ちなみに、肥料の消費量1位の中国(24.6%、以下いずれも2018年時点)、2位のインド(14.3%)、4位のブラジル(8.9%)はロシアに対する経済制裁に否定的で、経済的なつながりを保とうとしている。大消費国で制裁に加わったのが消費量3位の米国(10.6%)のみというのは、化学肥料の国際相場に限って言うなら、幸いなことかもしれない。
昨年から商社やJA全農が原料確保に奔走
日本においては、目下必要な春肥の調達が済んでおり、今は肥料価格の改定時期でもないので、農業現場が大騒ぎ……とはなっていない。そもそも化学肥料は21年夏から〝全面高〟と言っていい状況にあった。

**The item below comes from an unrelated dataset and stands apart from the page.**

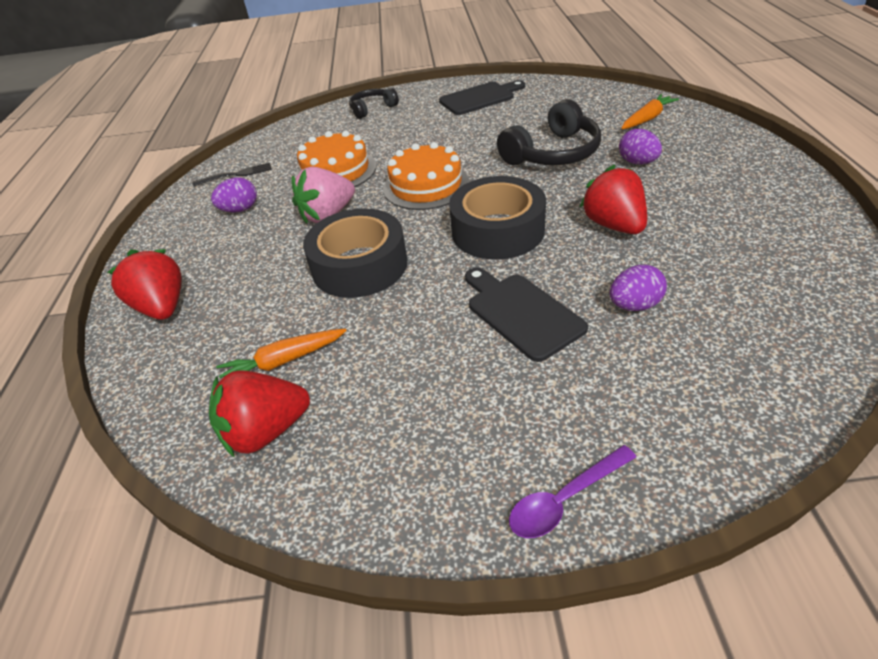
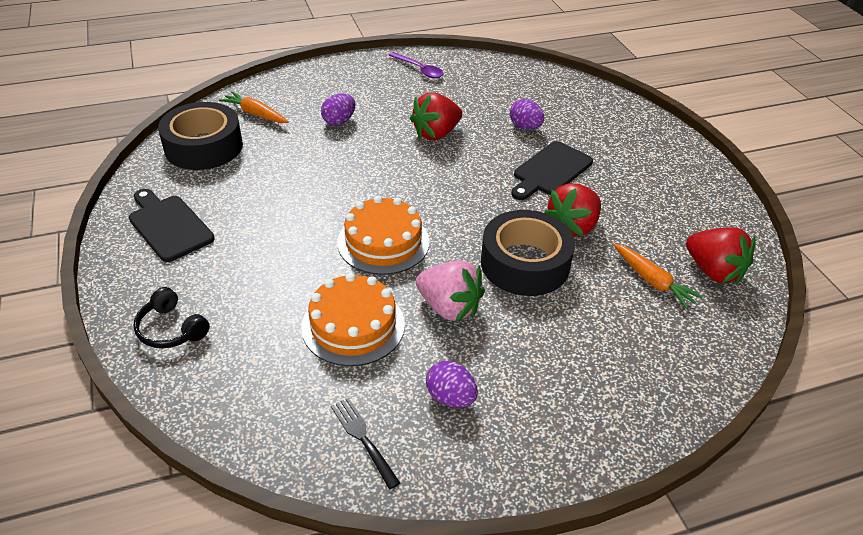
camera: 110 degrees left, 0 degrees up
red strawberry [107,249,182,320] -> red strawberry moved to [544,183,601,237]
black tape [449,176,546,260] -> black tape moved to [158,102,243,170]
black headphones [497,99,601,165] -> none
purple spoon [509,445,636,538] -> purple spoon moved to [388,52,444,78]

国内のプライスリーダーは流通量の55%(農水省調べ)を握るJA全農であり、21年の秋肥(同年6月から適用)、春肥(同年11月から適用)と2回続けて大幅な値上げをしてきた。
農家や商社、JA全農が昨年から肥料の確保に躍起にならざるを得なかったのは、世界的な需要の高まりのせいだ。肥料の需要は発展途上国で伸びている。加えて、大豆やトウモロコシ、小麦などの穀物相場の値上がりで、米国やブラジルといった農業大国で肥料価格が上がった。
中国の輸出規制の方が痛手
原料産出国である中国の政策変更も大きかった。日本は窒素肥料である尿素の37%(19年度)を、リン酸アンモニウムに至っては88.7%(20年)を中国から輸入している。

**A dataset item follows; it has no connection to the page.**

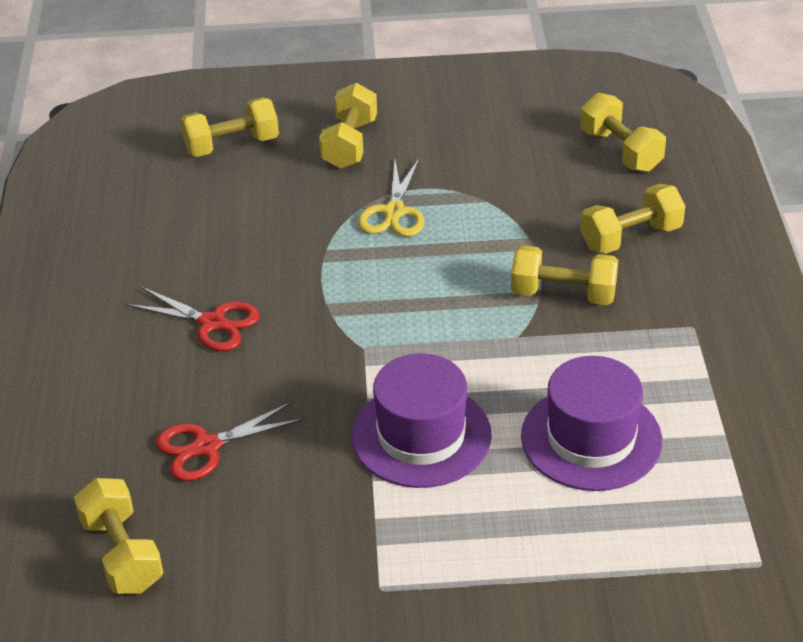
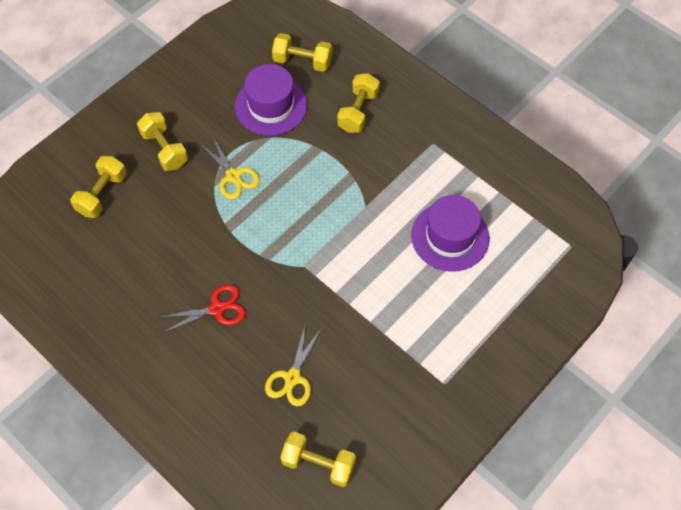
camera: 45 degrees left, 20 degrees up
red scissors [156,402,304,481] -> yellow scissors [265,322,322,406]
purple hat [352,353,492,488] -> purple hat moved to [235,64,307,136]
yellow dumbbell [511,245,618,305] -> none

その中国が環境保護のため、製造過程で大量の二酸化炭素(CO₂)を放出する肥料工場の取り締まりに乗り出したのだ。国の基準を満たしていない工場の操業を止めたため、製造量が減った。国際的な原油価格の値上がりが追い打ちをかけ、製造と輸送のコストが上がり、肥料価格が跳ね上がってしまった。

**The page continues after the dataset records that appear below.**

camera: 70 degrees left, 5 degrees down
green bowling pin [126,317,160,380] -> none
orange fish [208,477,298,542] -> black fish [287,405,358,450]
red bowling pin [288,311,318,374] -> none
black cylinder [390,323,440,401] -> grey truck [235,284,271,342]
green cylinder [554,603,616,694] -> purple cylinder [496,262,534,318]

農家が肥料価格の高騰に苦しむ事態になったため、中国は行き過ぎた環境政策を軌道修正しつつ、自国で必要になる肥料の安定確保と備蓄に熱心になっている。輸出を締め付けるため、尿素やリン酸肥料など化学肥料関連の29品目について21年10月、輸出前の検査を始めた。
あくまで検査の強化という建前ながら、輸出量を大幅に絞っており、実質的な輸出規制になっている。そのため、商社やJA全農は慌てて輸入先を切り替えてきた。
「モロッコのリン鉱石の埋蔵量は世界一で、今はモロッコから輸入している」(農水省技術普及課)
ただ、リン鉱石を加工したリン酸アンモニウムは長期保管に適さず、お隣の中国から入手できなくなり、遥か彼方のモロッコから運ばざるを得ないのは痛手だ。